Justis went on to say the annual Apples to iPods contest has been an effective promotion for Vermont’s apple industry.

“Our growers really love the Apples to iPods program,” he said. “For the past several years, the program has encouraged families — especially teens — to visit, explore and pick apples.”

In this technology-meets-agriculture contest, one specially-marked wooden apple is hidden in an apple tree at 24 Vermont pick-your-own apple orchards. The lucky picker who finds a wooden apple wins a randomly selected Apple iPod, iPod Shuffle or iPad.

The state first launched this promotion in 2007 to encourage people to visit pick-your-own orchards. Vermont’s nearly 4,000 acres of commercial apple orchards produce leading apple varieties: McIntosh, Cortland, Red Delicious and Empire. In 1999, the legislature designated the apple as the state fruit, and the apple pie as the state pie.
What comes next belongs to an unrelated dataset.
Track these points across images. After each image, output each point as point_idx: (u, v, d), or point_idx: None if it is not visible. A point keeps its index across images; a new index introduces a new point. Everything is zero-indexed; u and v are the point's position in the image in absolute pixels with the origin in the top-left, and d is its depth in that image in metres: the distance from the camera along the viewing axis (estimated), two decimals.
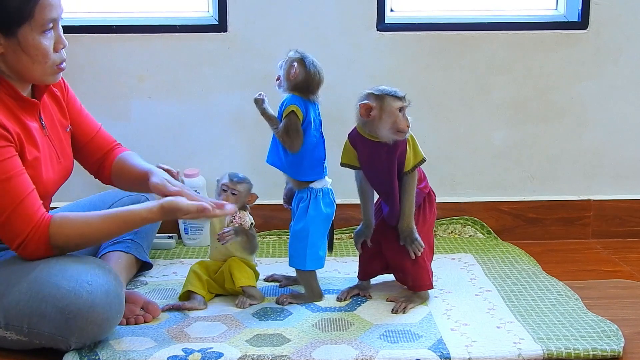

“Apple picking is a family tradition. In true Vermont fashion, the Apples to iPods contest makes this fall event even more fun for families,” said Megan Smith, commissioner for the Vermont Department of Tourism and Marketing. “Visiting an orchard is the perfect way to experience Vermont’s gorgeous autumn landscape and participate in a festive and family-friendly activity.”

In addition people and groups are invited to visit a participating orchard to purchase extra apples to donate to the Vermont Foodbank. Since 2009, this event made nearly 63,500 pounds of apples available to Vermonters in need.